Cerita tentang rendahnya serapan anggaran ini tentu bukanlah cerita baru. Yang paling heboh tentu saja ketika BTP (Basuki Tjahja Purnama) yang kala itu masih bernama Ahok, menjabat sebagai gubernur DKI Jakarta.
Ketika itu serapan APBD DKI Jakarta memang sangat rendah. Namun bukan berarti tidak ada pembangunan, justru sebaliknya! Pembangunan infrastruktur seperti Simpang Susun Semanggi, RPTRA, dan Rusunawa misalnya berlangsung masif walaupun tanpa menggunakan APBD.
Koq bisa? Yah tanya Ahok!
Memang itulah salah dua kehebatan Ahok ini. Dana APBD disimpan di bank untuk kemudian bertambah karena pendapatan dari bunga. Sedangkan sebagian dari pembangunan Jakarta itu dibiayai oleh Pengembang.

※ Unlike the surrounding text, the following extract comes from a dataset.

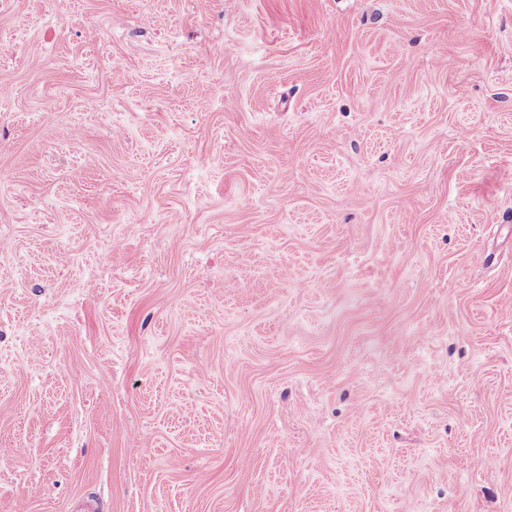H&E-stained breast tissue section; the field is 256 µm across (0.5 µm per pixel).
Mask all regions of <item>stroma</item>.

Loh koq bisa? Yah tanya Ahok lagi!
Rupanya selama ini para pengembang di Jakarta itu banyak berbuat "asusila." Misalnya bangun apartemen, izinnya 17 lantai. Eh, setelah diperiksa lift-nya, ternyata fisiknya 20 lantai!
Nah pengembang nakal ini kemudian dikenai sanksi denda. Oleh Ahok denda tersebut tidak diterima dalam bentuk tunai, melainkan dalam bentuk pembangunan infrastruktur seperti di atas tadi.